À une rencontre de l’Association des communicateurs scientifiques mardi dernier, M. Bengio est venu remettre les pendules à l’heure à propos de cette « menace » de l’intelligence artificielle de « nous dépasser »!

Si, par intelligence artificielle, on entend une intelligence comparable à celle de l’humain, nous en sommes encore (vraiment) très loin.

« S’inquiéter maintenant de ça, c’est comme si l’Égypte ancienne s’était inquiétée à l’époque de la future pollution des astronautes sur Mars », dit M. Bengio.

Dans le meilleur des cas, on estime que certains systèmes d’intelligence artificielle s’approchent de l’intelligence d’une grenouille (et encore, avec beaucoup de limitations).

Même si on multipliait par 10 000 fois la puissance des systèmes actuels, M. Bengio croit que dépasser significativement le cerveau humain demanderait de résoudre des calculs immensément lourds et possiblement insolubles.

Contrôle du monde : pas pour demain

Malheureusement, pourrait-on rétorquer, donner à une intelligence artificielle du niveau d’une grenouille une mitraillette, cela n’a rien de rassurant.

Vrai. Mais c’est davantage une question politique qu’une question d’intelligence artificielle. Déjà n’importe quel demeuré avec une mitraillette devient de toute façon un danger public. Pas besoin d’être intelligent pour tirer dans le tas.

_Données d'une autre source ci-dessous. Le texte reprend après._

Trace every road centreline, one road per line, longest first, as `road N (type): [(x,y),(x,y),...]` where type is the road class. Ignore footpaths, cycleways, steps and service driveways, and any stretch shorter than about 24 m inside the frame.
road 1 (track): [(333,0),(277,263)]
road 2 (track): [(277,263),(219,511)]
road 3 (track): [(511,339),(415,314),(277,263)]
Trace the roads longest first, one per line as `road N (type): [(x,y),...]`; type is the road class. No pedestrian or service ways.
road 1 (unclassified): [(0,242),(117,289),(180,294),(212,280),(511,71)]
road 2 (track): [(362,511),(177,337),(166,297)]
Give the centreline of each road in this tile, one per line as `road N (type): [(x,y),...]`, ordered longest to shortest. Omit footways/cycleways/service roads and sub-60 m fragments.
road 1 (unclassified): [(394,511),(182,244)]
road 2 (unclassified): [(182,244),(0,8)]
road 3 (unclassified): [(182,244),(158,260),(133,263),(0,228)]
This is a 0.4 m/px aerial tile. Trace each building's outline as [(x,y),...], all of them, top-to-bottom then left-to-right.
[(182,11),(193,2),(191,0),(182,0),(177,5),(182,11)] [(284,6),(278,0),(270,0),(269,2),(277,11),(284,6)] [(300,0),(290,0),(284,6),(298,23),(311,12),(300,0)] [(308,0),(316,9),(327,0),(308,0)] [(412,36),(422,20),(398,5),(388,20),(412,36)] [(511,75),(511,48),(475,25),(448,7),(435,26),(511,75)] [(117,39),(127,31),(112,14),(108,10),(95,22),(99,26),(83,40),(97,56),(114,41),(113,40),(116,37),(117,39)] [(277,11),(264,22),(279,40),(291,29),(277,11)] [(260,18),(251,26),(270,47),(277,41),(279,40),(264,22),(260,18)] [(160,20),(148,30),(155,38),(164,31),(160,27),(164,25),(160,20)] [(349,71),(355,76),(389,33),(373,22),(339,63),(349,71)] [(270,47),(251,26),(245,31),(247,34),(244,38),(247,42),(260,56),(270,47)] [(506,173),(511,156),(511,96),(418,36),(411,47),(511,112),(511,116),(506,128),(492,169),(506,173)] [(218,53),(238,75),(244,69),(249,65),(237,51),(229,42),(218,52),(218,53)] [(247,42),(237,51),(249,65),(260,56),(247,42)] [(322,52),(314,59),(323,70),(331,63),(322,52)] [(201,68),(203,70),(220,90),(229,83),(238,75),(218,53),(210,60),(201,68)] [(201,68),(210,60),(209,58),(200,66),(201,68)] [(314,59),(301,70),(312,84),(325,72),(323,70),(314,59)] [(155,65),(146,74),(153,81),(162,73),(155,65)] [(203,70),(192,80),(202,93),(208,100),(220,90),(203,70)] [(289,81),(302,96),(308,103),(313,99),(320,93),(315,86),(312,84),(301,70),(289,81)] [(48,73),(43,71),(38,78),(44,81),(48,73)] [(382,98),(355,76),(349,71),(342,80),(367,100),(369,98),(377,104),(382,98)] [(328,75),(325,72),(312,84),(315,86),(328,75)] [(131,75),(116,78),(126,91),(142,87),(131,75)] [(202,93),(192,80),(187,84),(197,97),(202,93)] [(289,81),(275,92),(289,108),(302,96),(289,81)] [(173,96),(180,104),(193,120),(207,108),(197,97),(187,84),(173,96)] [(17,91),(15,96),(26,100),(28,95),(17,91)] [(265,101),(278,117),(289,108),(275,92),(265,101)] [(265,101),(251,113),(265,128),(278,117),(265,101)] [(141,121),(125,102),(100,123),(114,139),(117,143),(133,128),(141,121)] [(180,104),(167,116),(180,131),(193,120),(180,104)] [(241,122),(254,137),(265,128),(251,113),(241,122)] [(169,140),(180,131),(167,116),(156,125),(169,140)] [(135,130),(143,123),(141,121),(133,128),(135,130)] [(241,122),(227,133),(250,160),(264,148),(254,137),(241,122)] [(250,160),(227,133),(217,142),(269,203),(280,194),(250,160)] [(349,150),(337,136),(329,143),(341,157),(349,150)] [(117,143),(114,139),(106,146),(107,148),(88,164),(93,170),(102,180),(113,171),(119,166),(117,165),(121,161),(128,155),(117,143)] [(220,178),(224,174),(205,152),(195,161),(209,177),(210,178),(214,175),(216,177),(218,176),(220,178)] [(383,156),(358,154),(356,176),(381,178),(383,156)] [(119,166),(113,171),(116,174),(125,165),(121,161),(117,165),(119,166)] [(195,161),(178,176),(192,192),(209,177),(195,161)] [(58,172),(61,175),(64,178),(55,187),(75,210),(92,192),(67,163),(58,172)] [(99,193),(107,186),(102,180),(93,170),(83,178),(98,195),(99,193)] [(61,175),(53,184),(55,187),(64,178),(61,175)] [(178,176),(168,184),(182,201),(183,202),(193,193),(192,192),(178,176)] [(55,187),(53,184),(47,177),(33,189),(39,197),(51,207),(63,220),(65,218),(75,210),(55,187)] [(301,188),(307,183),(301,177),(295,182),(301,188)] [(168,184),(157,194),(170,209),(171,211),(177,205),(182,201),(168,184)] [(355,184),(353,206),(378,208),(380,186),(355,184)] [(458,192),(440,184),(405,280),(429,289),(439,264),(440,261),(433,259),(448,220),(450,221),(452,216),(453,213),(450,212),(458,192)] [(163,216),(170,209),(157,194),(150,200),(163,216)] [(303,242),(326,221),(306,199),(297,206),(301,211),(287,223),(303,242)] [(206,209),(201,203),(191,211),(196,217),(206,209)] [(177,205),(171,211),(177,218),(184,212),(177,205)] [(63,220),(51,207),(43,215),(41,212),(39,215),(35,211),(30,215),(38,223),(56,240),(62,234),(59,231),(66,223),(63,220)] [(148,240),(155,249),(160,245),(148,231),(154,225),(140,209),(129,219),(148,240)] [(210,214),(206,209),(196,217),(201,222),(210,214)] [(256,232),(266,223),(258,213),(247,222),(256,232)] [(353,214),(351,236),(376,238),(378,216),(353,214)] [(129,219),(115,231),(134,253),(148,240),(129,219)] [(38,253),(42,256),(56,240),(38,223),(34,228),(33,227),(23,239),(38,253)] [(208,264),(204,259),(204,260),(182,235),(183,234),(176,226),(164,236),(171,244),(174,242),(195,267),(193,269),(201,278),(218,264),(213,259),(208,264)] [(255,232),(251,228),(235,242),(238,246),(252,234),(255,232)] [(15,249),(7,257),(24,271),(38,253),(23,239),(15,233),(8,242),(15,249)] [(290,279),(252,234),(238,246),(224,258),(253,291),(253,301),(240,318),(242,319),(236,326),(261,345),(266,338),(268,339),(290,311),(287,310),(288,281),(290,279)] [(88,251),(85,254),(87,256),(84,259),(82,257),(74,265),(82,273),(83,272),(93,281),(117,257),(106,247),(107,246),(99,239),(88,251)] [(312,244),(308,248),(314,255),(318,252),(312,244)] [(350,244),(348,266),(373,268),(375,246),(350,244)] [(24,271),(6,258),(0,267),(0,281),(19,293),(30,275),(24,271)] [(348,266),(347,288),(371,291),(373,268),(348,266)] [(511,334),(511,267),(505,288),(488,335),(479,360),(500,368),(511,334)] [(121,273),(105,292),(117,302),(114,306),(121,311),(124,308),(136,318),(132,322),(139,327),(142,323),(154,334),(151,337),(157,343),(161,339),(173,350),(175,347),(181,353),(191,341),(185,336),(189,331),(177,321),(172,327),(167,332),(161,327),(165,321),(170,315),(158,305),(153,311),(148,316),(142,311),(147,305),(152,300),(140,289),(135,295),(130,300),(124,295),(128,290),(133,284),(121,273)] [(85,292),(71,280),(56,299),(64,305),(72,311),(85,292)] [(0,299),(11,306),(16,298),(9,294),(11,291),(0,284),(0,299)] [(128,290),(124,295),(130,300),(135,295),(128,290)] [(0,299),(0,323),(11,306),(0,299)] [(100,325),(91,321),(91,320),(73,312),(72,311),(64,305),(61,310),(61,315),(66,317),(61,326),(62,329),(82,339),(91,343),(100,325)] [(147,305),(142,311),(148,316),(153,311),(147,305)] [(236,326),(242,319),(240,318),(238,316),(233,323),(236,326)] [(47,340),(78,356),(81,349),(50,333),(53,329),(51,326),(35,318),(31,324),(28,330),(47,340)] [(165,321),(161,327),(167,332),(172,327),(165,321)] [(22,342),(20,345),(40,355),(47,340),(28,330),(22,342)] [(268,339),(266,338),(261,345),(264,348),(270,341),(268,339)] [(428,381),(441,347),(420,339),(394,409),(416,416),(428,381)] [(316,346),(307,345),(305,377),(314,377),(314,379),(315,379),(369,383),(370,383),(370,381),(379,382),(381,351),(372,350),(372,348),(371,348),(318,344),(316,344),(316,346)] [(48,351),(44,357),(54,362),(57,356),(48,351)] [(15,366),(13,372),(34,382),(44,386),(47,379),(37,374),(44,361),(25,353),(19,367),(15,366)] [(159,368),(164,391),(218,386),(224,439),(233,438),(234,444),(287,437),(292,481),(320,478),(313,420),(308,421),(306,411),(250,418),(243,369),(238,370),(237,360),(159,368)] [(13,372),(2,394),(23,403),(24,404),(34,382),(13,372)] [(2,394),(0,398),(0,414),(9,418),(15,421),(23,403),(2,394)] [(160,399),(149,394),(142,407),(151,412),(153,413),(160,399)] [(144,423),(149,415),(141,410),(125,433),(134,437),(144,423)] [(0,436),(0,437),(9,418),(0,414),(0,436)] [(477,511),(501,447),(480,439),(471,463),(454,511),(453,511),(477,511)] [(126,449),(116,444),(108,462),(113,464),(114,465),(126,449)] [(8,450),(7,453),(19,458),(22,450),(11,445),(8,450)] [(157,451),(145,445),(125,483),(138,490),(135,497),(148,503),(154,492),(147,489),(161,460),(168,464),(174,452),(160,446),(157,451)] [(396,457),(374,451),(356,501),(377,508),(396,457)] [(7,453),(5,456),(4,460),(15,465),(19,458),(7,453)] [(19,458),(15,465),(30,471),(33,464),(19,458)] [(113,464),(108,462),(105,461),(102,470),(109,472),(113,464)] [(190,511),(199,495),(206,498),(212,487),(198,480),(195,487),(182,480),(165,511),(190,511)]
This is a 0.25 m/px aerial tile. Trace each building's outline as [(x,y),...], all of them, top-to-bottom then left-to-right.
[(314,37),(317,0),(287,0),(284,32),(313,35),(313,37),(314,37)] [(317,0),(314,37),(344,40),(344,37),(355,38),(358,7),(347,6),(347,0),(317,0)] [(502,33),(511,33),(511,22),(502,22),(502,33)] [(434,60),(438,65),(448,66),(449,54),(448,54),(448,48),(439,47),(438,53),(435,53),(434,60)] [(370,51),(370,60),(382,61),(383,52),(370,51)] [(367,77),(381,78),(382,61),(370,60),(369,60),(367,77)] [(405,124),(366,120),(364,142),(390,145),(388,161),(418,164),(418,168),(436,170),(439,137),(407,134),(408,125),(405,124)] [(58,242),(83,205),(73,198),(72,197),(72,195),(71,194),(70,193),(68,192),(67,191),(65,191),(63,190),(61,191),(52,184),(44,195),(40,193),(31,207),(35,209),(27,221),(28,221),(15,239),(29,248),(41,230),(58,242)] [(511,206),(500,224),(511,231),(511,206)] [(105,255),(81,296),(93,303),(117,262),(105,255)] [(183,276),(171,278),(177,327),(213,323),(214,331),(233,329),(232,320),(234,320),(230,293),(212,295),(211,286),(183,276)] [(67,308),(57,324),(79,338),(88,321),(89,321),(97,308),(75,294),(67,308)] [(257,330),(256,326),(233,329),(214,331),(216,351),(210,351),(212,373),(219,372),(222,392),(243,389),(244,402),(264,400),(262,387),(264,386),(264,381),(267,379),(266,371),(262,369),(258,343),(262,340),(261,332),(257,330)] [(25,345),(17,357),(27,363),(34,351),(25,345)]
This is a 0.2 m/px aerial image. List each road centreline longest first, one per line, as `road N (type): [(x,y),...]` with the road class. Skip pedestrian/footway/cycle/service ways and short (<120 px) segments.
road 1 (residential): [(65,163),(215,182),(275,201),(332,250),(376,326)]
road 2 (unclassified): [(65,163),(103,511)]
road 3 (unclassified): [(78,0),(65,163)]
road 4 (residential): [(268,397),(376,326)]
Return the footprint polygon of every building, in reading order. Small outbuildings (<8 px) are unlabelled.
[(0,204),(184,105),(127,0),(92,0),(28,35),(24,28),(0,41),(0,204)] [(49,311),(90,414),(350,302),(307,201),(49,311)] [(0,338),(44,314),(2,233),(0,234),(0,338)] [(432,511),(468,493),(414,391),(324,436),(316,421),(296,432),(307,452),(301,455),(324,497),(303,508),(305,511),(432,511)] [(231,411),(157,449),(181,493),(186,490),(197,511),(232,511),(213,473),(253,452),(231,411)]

C’est une question politique, car c’est l’industrie de l’armement qu’il faut chercher à encadrer, si nous ne souhaitons pas de ces armes intelligentes qui tirent toutes seules ou de ces drones létaux.

Verra-t-on l’intelligence artificielle prendre un jour contrôle de la Terre? La science-fiction reste de la science-fiction. L’intelligence artificielle, en ce moment et dans un avenir prévisible, n’est pas un danger en soi.

La crainte exprimée par Hawking, Musk et Gates reste pourtant légitime. Tout comme pour le nucléaire, on peut l’utiliser soit pour chauffer des maisons, soit pour anéantir une ville.

En médecine, l’intelligence artificielle peut aider les médecins dans leur diagnostic. Sur la route, elle pourra un jour nous éviter des accidents. En datajournalisme, elle pourrait indiquer les secteurs sur lesquels il faut mettre de la lumière.

Toutefois, mal utilisée, elle pourrait nous rendre la vie difficile : surveillance de masse, perte de la vie privée, destruction d’emplois en raison de l’automatisation…

Un enjeu politique

S’il devait y avoir un écho aux craintes mentionnées plus haut, c’est bien sur le plan politique qu’il doit se traduire. Nous nous trouverons bien un jour à la croisée des chemins. La réflexion doit donc être engagée maintenant.

Nous allons devoir résoudre, dans les années à venir, non pas un problème de développement de territoire pour accéder à des ressources naturelles, mais un problème d’aménagement du territoire numérique pour accéder à des ressources cognitives.

En ce moment, un des pôles importants de l’intelligence artificielle est à Montréal. À nous d’assumer le leadership dans ce domaine et de le maintenir.